WORK INSTRUCTIONS.
Using the text on emergent systems, answer these:
(a) What three rules does each bird follow in Boids?
(b) In the Boids example, what counts as the "initial conditions"?
(c) Which code metrics does Visual Studio give .Net developers?

START PASSAGE TO READ

Emergent systems are sometimes described as systems where the whole is greater than the sum of the parts.
I personally prefer to think of an emergent system as something that is complex to reason about as a whole but simple(r) to understand when you look at its individual components.
Probably one of the most given examples of an emergent system in nature is that of a flock of birds flying in perfect coordination.
If you try to model the birds' movement as a whole it becomes difficult and convoluted. The movement they make seems almost unpredictable.
But if instead you model this system by modeling one bird, then it becomes simple to understand.
This has been done exactly for this problem (modeling the behavior of a flock of birds) and the solution is called Boids.
In Boids, the complex behavior of a flock of birds is achieved by having each bird follow three simple rules.
The first one is separation, which states that each bird will try to keep a reasonable distance from other birds. The second rule is alignment which means that a bird will try to align itself with the birds in its vicinity. And finally, cohesion which means that each bird will try to move to the average position of other nearby birds.
It's impressive how lifelike a simulation looks using just these three simple rules. You can watch them in action in this video that does a very good job of explaining each rule in isolation.
But what does this have to do with software development?
Software is developed by individuals and any software system of reasonable size becomes hard to reason about as a whole.
Unfortunately it isn't possible to come up with simple rules that allow us to predict how a particular piece of software will evolve. However looking at software development from this perspective surfaces some aspects that might help determine if a software product will be a quality product, or if it will derail into something that no developer wants to work on.
One of the things that comes to mind are "initial conditions". In the Boids example this would be the birds' initial position in the simulation. Different starting positions might lead to one big flock or to multiple individual flocks.
In software there are several things that can be thought of as initial conditions, for example the type of technology used or even the project's initial structure.
I've worked on large projects where the default MVC structure (one folder for controllers, one folder for views and one folder for models) for a web application was blindly taken. Having a controller folder with hundreds of controllers quickly gets out of hand. At some point things become hard to name, to find, and a pain to work with.
An aspect that is implicit from the Boids' simulation is that every bird follows its rules perfectly. If they didn't the flock would break apart.
People can't be expected to follow rules perfectly, especially because there are no perfect rules in software development.
However, if we have some way to measure how things are going, like we can look at a flock and see where it's breaking apart, we can nudge things back to harmony.
But to do that we need to be able to measure the health of the system.
If you develop in .Net and you use Visual Studio you have access to a few Code Metrics, namely a Maintainability Index, Cyclomatic Complexity, Depth of Inheritance and Lines of Code.
Those can be useful (although the Maintainabilty Index may be a bit questionable). However, they are a bit limited and they can't be neither changed nor added to.
Recently I've discovered a tool that seems to have been made to solve this problem. It's called NDepend and it not only has these metrics and hundreds more, it also allows you do change them to your needs and even and add your own.

END PASSAGE TO READ
START DATA SHOWN

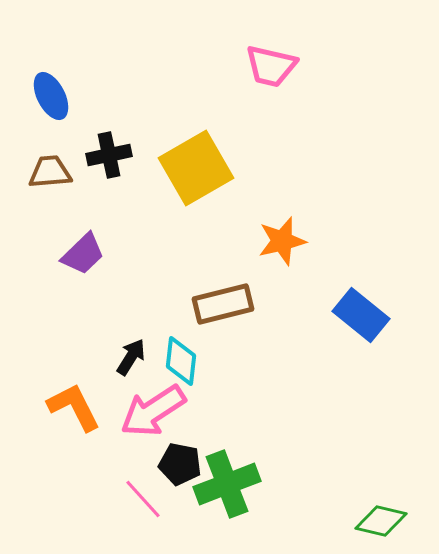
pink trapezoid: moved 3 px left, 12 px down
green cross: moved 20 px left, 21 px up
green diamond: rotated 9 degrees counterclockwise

END DATA SHOWN

RESULT.
(a) Separation, alignment and cohesion.
(b) The birds' starting positions in the simulation.
(c) A Maintainability Index, Cyclomatic Complexity, Depth of Inheritance and Lines of Code.